A good write-up by Jeff addresses a problem that has existed for several years, but only recently is starting to get malicious. A few hackers demonstrated how the software running common internet modems and routers were vulnerable to attack. A few good-minded-souls even wrote code to scan the internet; find them; and exploit them to install the update.
Of course, there were those who used those same routers to mine for crypto-currency and others who created attack bot networks. The article highlights how these unprotected devices are hacked and allow for anyone passing traffic through them to be infected with malware on their machine.
A good article with rather excellent tips for mitigation at the end. Very much inline with several tips I drafted for How Not To Be Hacked, the book, and some tips that didn’t make it due to complexity. If you only skim it … be sure to make it to the end where the tips are listed!!!
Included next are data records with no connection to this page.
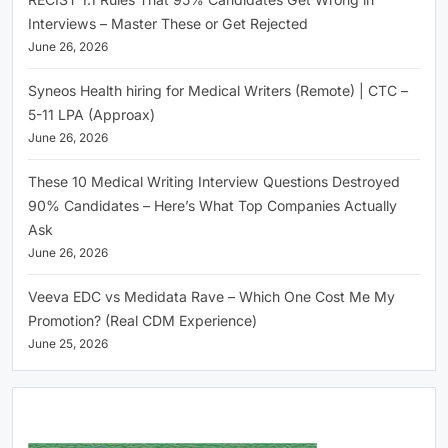
Interviews – Master These or Get Rejected
June 26, 2026
Syneos Health hiring for Medical Writers (Remote) | CTC –
5-11 LPA (Approax)
June 26, 2026
These 10 Medical Writing Interview Questions Destroyed
90% Candidates – Here’s What Top Companies Actually
Ask
June 26, 2026
Veeva EDC vs Medidata Rave – Which One Cost Me My
Promotion? (Real CDM Experience)
June 25, 2026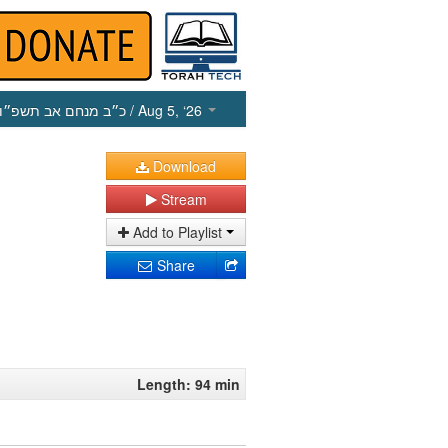
כ״ב מנחם אב תשפ״ו
/ Aug 5, ‘26
Download
Stream
Add to Playlist
Share
Length: 94 min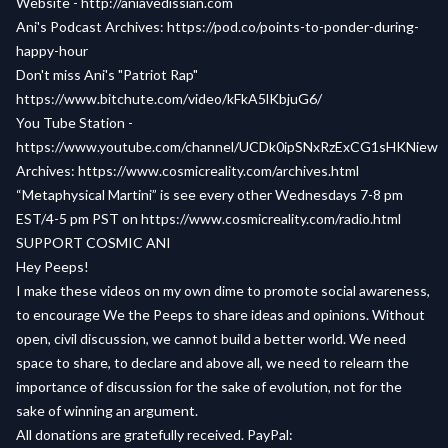
Website -
http://aniavedissian.com
Ani's Podcast Archives:
https://pod.co/points-to-ponder-during-
happy-hour
Don't miss Ani's "Patriot Rap"
https://www.bitchute.com/video/kFkA5lKbjuG6/
You Tube Station -
https://www.youtube.com/channel/UCDk0ipSNxRzExCG1sHKNiew
Archives:
https://www.cosmicreality.com/archives.html
“Metaphysical Martini” is see every other Wednesdays 7-8 pm
EST/4-5 pm PST on
https://www.cosmicreality.com/radio.html
SUPPORT COSMIC ANI
Hey Peeps!
I make these videos on my own dime to promote social awareness,
to encourage We the Peeps to share ideas and opinions. Without
open, civil discussion, we cannot build a better world. We need
space to share, to declare and above all, we need to relearn the
importance of discussion for the sake of evolution, not for the
sake of winning an argument.
All donations are gratefully received. PayPal: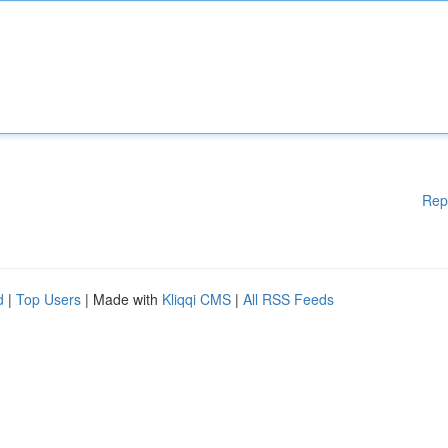
Rep
d
|
Top Users
| Made with
Kliqqi CMS
|
All RSS Feeds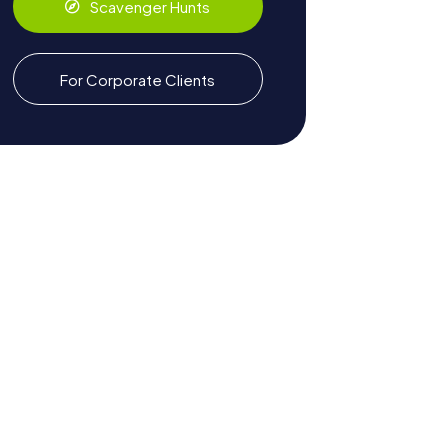
Scavenger Hunts
For Corporate Clients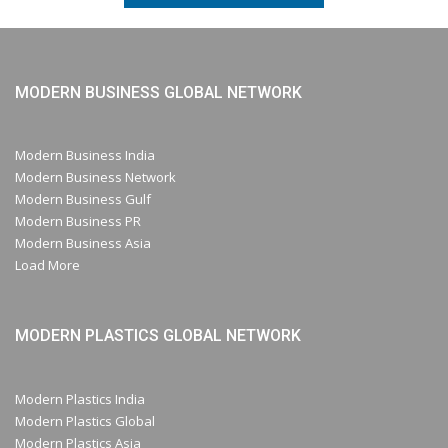
MODERN BUSINESS GLOBAL NETWORK
Modern Business India
Modern Business Network
Modern Business Gulf
Modern Business PR
Modern Business Asia
Load More
MODERN PLASTICS GLOBAL NETWORK
Modern Plastics India
Modern Plastics Global
Modern Plastics Asia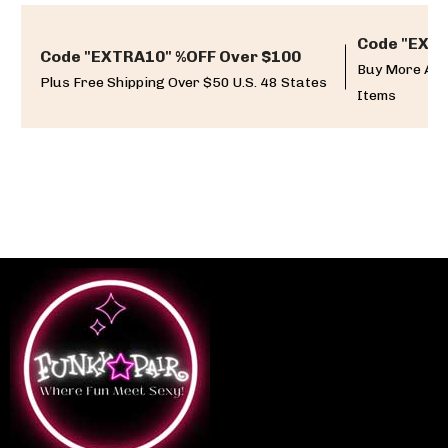
Code "EXTR
Code "EXTRA10" %OFF Over $100
Buy More And
Plus Free Shipping Over $50 U.S. 48 States
Items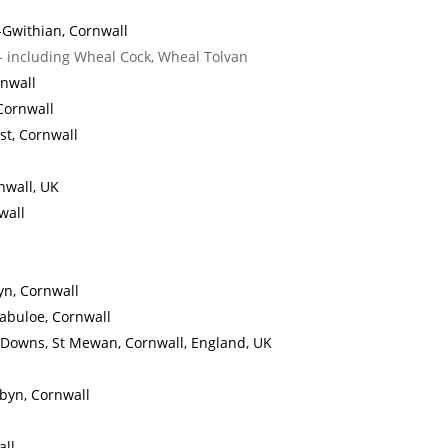
-Gwithian, Cornwall
- including Wheal Cock, Wheal Tolvan
rnwall
Cornwall
ust, Cornwall
nwall, UK
wall
yn, Cornwall
zabuloe, Cornwall
 Downs, St Mewan, Cornwall, England, UK
rbyn, Cornwall
all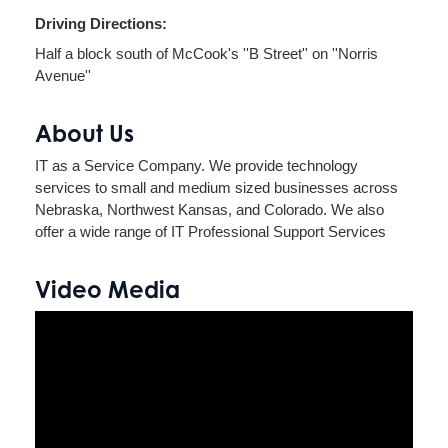
Driving Directions:
Half a block south of McCook's ''B Street'' on ''Norris
Avenue''
About Us
IT as a Service Company. We provide technology
services to small and medium sized businesses across
Nebraska, Northwest Kansas, and Colorado. We also
offer a wide range of IT Professional Support Services
Video Media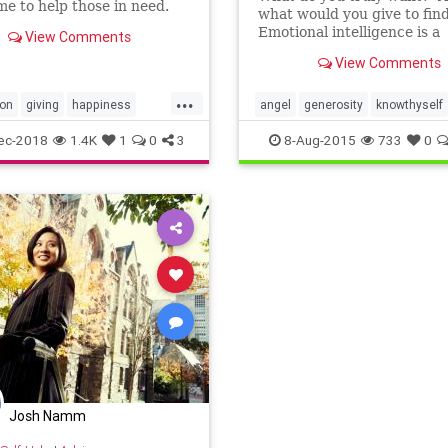
ime to help those in need.
what would you give to fin
re some thoughtful ways
Emotional intelligence is a
View Comments
 give back during this time
resource we all have, but it
, using your time and talent,
View Comments
to use this capability witho
 necessarily your wallet.
process, a roadmap. In the
...
Seconds Model of Emotiona
ion
giving
happiness
angel
generosity
knowthyself
Intelligence, there are th
alth
philanthropy
philanthropy
ec-2018
1.4K
1
0
3
8-Aug-2015
733
0
Josh Namm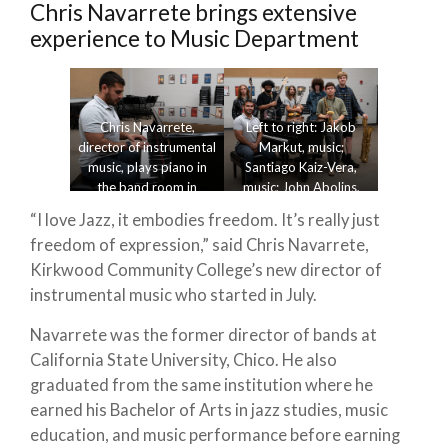
Chris Navarrete brings extensive
experience to Music Department
Chris Navarrete,
Left to right: Jakob
director of instrumental
Markut, music;
music, plays piano in
Santiago Kaiz-Vera,
the band room in
music; John Abolins,
Cedar Hall Sept. 24,
music; Lillian Dutcher,
“I love Jazz, it embodies freedom. It’s really just
2024. Photo by Alice
music; Brendon Dasker,
freedom of expression,” said Chris Navarrete,
Blackbriar.
music; Chris Navarrete,
director of instrumental
Kirkwood Community College’s new director of
music; and Go Banesh,
instrumental music who started in July.
music, practice in the
band room on Sept. 24,
Navarrete was the former director of bands at
2024. Photo by Alice
California State University, Chico. He also
Blackbriar.
graduated from the same institution where he
earned his Bachelor of Arts in jazz studies, music
education, and music performance before earning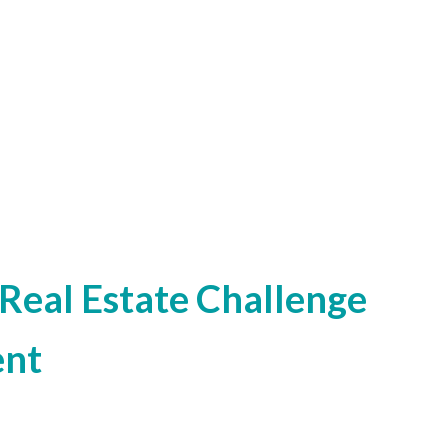
Real Estate Challenge
ent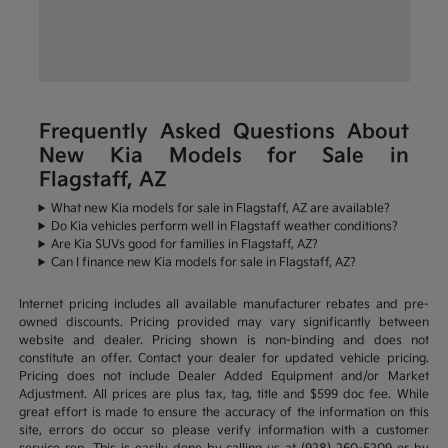
Frequently Asked Questions About
New Kia Models for Sale in
Flagstaff, AZ
What new Kia models for sale in Flagstaff, AZ are available?
Do Kia vehicles perform well in Flagstaff weather conditions?
Are Kia SUVs good for families in Flagstaff, AZ?
Can I finance new Kia models for sale in Flagstaff, AZ?
Internet pricing includes all available manufacturer rebates and pre-
owned discounts. Pricing provided may vary significantly between
website and dealer. Pricing shown is non-binding and does not
constitute an offer. Contact your dealer for updated vehicle pricing.
Pricing does not include Dealer Added Equipment and/or Market
Adjustment. All prices are plus tax, tag, title and $599 doc fee. While
great effort is made to ensure the accuracy of the information on this
site, errors do occur so please verify information with a customer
For security professionals Jeff raised one point that I thought was a challenge to our industry, and highlighted it below:
Buy a new, quality router. You don’t want a router that’s years old and hasn’t been updated. But on the other hand you also don’t want something too new that hasn’t been vetted for firmware and/or security issues
How ridiculous our world is sometimes … buy a new router, but not too new … but also not too old. HAH… That fails the How not to be hacked, Can you explain it to your grandma test (something I learned in the Head Game). It is valid though … and reflects the challenge of security professionals.